Re: Reg Expression on file name
by fruiture (Curate) on Jan 06, 2003 at 19:29 UTC

    I guess th error was "it doesn't work" ;-) 1

    The '*' in regular expressions is a quantifier (0 or more) for whatever stood before it. It's not like '*' in shell globbing, where it stands for any number of characters.

    next unless $file =~ m/^ AB \s DAT .* \.doc $/x;

    A regexp is overhead here, because you only check for constant strings: 'AB DAT' (that space is probaly not going to be a newline or tab someday) and '.doc', so it's more effective to say:

    next unless substr($file,0,6) eq 'AB DAT' and substr($file,-4) eq '.doc' ;

    1 whenever you have a problem, describe what went wrong. In this case now it was clear, but for the future: describe the unwanted behaviour.

    --
    http://fruiture.de
      so it's more effective to say:
      next unless substr($file,0,6) eq 'AB DAT' and substr($file,-4) eq '.doc' ;

      A. That's not more effective. It's just as effective. It may be ever so slightly more efficient but the micro-optimization probably isn't really all that important.

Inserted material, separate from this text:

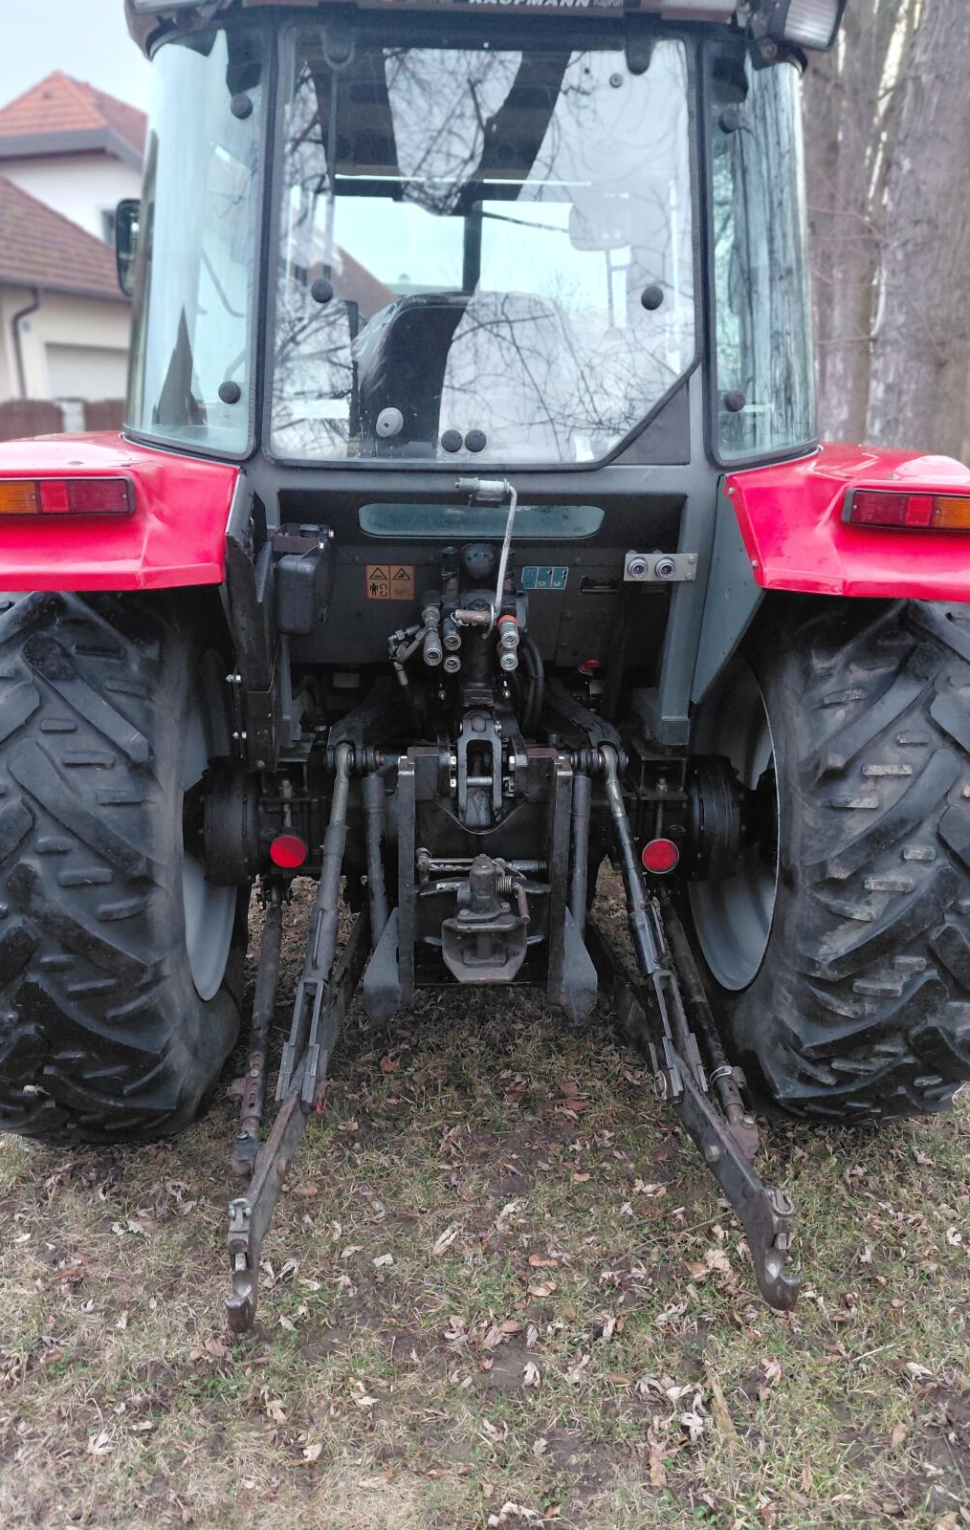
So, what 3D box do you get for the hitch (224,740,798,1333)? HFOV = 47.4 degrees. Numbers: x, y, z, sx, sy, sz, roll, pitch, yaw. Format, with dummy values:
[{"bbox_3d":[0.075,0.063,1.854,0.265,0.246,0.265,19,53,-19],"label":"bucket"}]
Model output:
[{"bbox_3d":[0.040,0.474,2.418,1.080,0.970,0.960,0,18,-4],"label":"hitch"}]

      B. It's verbose and harder to read at a glance than a simple regular expression is. This is probably more important than whatever small optimization you might get by using substr.

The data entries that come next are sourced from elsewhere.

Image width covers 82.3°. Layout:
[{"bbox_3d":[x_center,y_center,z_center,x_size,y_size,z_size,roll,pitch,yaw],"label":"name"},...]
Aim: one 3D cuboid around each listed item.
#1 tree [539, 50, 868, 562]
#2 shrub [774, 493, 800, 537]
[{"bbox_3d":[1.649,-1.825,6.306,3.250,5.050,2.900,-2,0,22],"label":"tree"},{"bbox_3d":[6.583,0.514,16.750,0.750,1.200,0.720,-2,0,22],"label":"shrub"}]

      If the filename were in $_ I'd suggest next unless /^AB DAT/ and /\.doc/; which would be a good compromise.

      I just noticed your first suggestion:

      next unless $file =~ m/^ AB \s DAT .* \.doc $/x;
      I think this case in particular would really be a good time to use a literal space instead of \s and avoid /x. In general, I think /x makes short regular expressions harder to read. Do you often use /x on short expressions and if so, what's your reasoning?

      -sauoq
      "My two cents aren't worth a dime.";
      

        True, it's more readable to have an expression and the kind-of-best way is the one with two expressions. To make this quite efficient and readable, a prepost($name,$prefix,$postfix) function using substr inside would be the solution if this problem occurs more than once. This is hypothetical, it's perhaps only 30 lines of code where neither speed nor readability matter :)

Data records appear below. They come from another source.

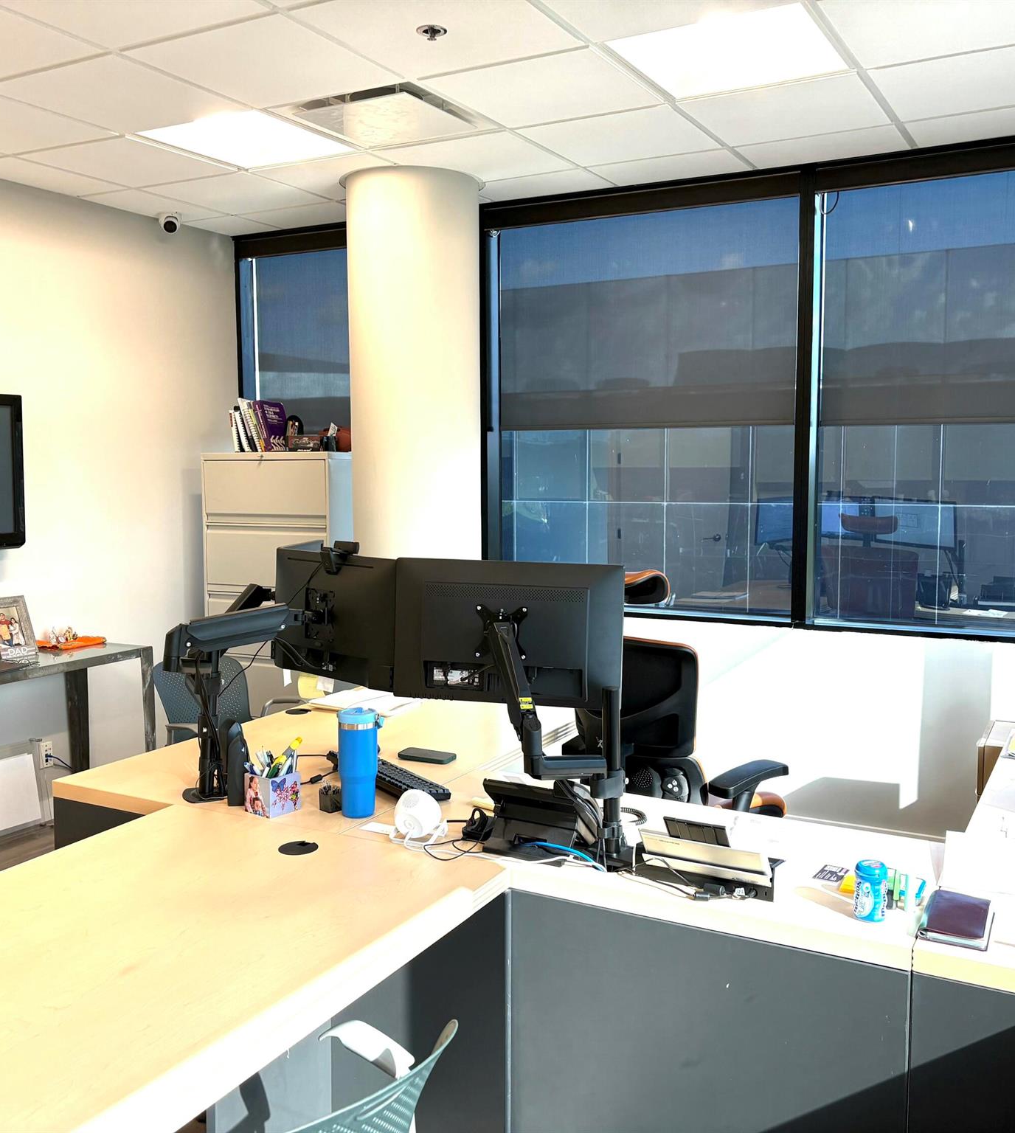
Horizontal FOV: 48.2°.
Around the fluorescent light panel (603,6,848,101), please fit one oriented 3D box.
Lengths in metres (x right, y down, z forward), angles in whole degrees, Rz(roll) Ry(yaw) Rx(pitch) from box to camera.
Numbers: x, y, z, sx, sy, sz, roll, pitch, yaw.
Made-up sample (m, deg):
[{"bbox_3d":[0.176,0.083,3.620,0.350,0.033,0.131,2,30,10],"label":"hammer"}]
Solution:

        About /x: I'm starting to use it nearly everywhere, i don't think it makes anything harder to read. Perl 6 regular expressions (which are then somehow comparable to Parse::RecDescent now) are /x'ed by default, getting used to this is probably helpful. Imho it makes any expression more readable, at least after you're used to it. You see this differently, because you're probably used to compact expressions because they are common in Perl 5. Try forcing yourself to make everything very optical via /x and you'll change your mind in a week.

        --
        http://fruiture.de
      Thanks for all responses!
Re: Reg Expression on file name
by thezip (Vicar) on Jan 06, 2003 at 19:37 UTC

    I believe that you'll need to add a '.' just before the asterisk, as in:

    next if($file !~ /^AB\sDAT.*\.doc$/i); ^
    Otherwise, you'll only match strings like:
    AB DA.doc
    AB DAT.doc
    AB DATTTTTTTTTTTTTT.doc

    The way you have coded it, the asterisk refers to zero or more occurrences of the previous character, 'T', instead of "any character", as I think you intended.

    Where do you want *them* to go today?
Re: Reg Expression on file name
by Zaxo (Archbishop) on Jan 06, 2003 at 19:29 UTC

    You're mixing shell glob patterns with regex patterns.     next if($file !~ /^AB\sDAT.*\.doc$/i); will do the job.

    After Compline,
    Zaxo

Re: Reg Expression on file name
by Anonymous Monk on Jan 06, 2003 at 19:28 UTC
    next if /^AB\sDAT.*\.doc/i;
Re: Reg Expression on file name
by foxops (Monk) on Jan 06, 2003 at 19:22 UTC
    How about:
    use strict; use File::Find; my(@directories_to_seach); @directories_to_seach = "C:/Documents and Settings/Desktop"; find(\&wanted, @directories_to_seach); sub wanted { if ("$_" =~ /^AB\sDAT*\.doc$/i) { print "$_\n"; } }
      Is my regular expression correct??